*TASK INSTRUCTIONS:*
Print the lines that run from the line with "pinky pip: (41, 584)" to the line with "middle tip: (131, 526)", keeping both end lines, exactly as they appear in the entries below, and nothing else.

(Records contained in a dataset)
◇ ◇ ◇ ◇ ◇ ◇ ◇

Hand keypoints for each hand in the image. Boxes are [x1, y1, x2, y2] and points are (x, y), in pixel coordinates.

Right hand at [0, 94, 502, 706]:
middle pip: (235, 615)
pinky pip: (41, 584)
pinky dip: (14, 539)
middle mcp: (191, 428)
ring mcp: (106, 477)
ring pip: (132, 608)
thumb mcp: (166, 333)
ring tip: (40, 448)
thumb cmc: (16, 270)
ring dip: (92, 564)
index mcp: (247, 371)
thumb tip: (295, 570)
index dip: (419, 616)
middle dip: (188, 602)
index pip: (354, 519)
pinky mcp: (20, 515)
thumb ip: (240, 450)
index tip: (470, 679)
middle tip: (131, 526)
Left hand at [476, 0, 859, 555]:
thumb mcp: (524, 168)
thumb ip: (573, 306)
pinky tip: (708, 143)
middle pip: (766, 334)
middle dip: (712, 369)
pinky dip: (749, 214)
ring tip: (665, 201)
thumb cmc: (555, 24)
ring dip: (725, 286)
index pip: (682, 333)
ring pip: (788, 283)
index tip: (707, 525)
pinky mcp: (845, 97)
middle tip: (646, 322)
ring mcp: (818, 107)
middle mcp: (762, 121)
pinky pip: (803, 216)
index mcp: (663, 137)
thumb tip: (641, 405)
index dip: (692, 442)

◇ ◇ ◇ ◇ ◇ ◇ ◇

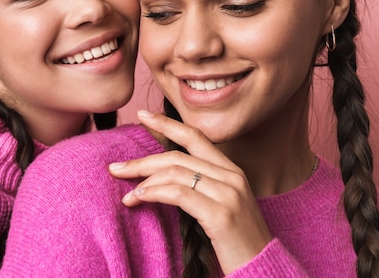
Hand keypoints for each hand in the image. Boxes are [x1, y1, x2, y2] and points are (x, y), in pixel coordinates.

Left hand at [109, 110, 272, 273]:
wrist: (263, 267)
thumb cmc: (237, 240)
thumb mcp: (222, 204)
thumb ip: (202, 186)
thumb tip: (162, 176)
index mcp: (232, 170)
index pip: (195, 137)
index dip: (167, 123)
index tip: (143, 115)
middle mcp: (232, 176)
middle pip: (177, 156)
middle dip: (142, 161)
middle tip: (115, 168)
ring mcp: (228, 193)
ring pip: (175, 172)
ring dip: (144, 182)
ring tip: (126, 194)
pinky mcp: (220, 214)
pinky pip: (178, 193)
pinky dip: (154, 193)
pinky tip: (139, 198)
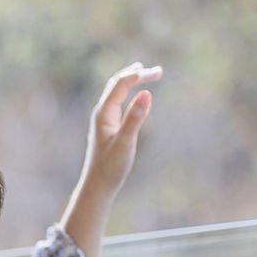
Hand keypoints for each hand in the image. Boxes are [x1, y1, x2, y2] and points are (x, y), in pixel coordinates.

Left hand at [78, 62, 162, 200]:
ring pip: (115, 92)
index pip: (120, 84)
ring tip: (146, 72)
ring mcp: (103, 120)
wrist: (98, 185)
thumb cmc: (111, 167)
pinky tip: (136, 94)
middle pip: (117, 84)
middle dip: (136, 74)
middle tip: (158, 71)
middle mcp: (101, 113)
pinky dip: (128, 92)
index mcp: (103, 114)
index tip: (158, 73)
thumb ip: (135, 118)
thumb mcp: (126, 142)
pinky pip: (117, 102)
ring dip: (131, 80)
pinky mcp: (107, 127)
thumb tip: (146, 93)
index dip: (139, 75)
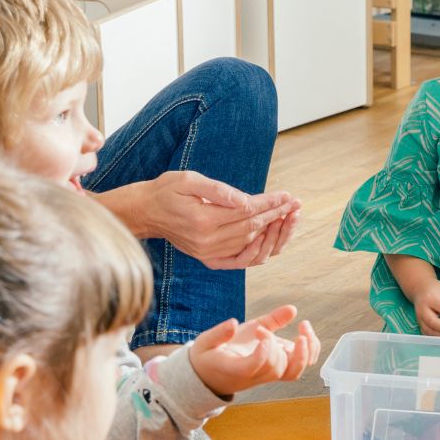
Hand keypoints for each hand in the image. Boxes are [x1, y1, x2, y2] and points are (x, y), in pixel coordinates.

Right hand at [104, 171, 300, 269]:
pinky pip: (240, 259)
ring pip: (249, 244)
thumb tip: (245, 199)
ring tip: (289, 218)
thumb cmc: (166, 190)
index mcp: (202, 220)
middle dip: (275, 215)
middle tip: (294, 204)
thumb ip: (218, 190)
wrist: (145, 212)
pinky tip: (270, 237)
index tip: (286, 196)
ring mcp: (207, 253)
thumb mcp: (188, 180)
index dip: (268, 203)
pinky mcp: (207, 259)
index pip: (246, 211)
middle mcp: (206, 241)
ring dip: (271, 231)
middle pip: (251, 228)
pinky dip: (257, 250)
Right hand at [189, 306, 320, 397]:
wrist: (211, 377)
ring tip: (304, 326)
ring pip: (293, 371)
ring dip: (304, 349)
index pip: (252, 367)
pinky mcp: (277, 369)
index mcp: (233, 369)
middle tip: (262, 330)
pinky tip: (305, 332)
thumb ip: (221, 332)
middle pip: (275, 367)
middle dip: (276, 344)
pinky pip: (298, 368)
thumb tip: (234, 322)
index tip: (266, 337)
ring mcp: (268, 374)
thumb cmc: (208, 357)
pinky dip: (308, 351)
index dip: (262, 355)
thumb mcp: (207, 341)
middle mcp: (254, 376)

◇ ◇ ◇ ◇ ◇ ◇ ◇

*THE COMPLETED TASK:*
pinky pip: (41, 584)
pinky dip: (14, 539)
middle mcp: (191, 428)
ring mcp: (106, 477)
ring pip: (132, 608)
thumb mcp: (166, 333)
ring tip: (40, 448)
thumb cmc: (16, 270)
ring dip: (92, 564)
index mcp: (247, 371)
thumb tip: (295, 570)
index dip: (419, 616)
middle dip: (188, 602)
index pip: (354, 519)
pinky mcp: (20, 515)
thumb ip: (240, 450)
index tip: (470, 679)
middle tip: (131, 526)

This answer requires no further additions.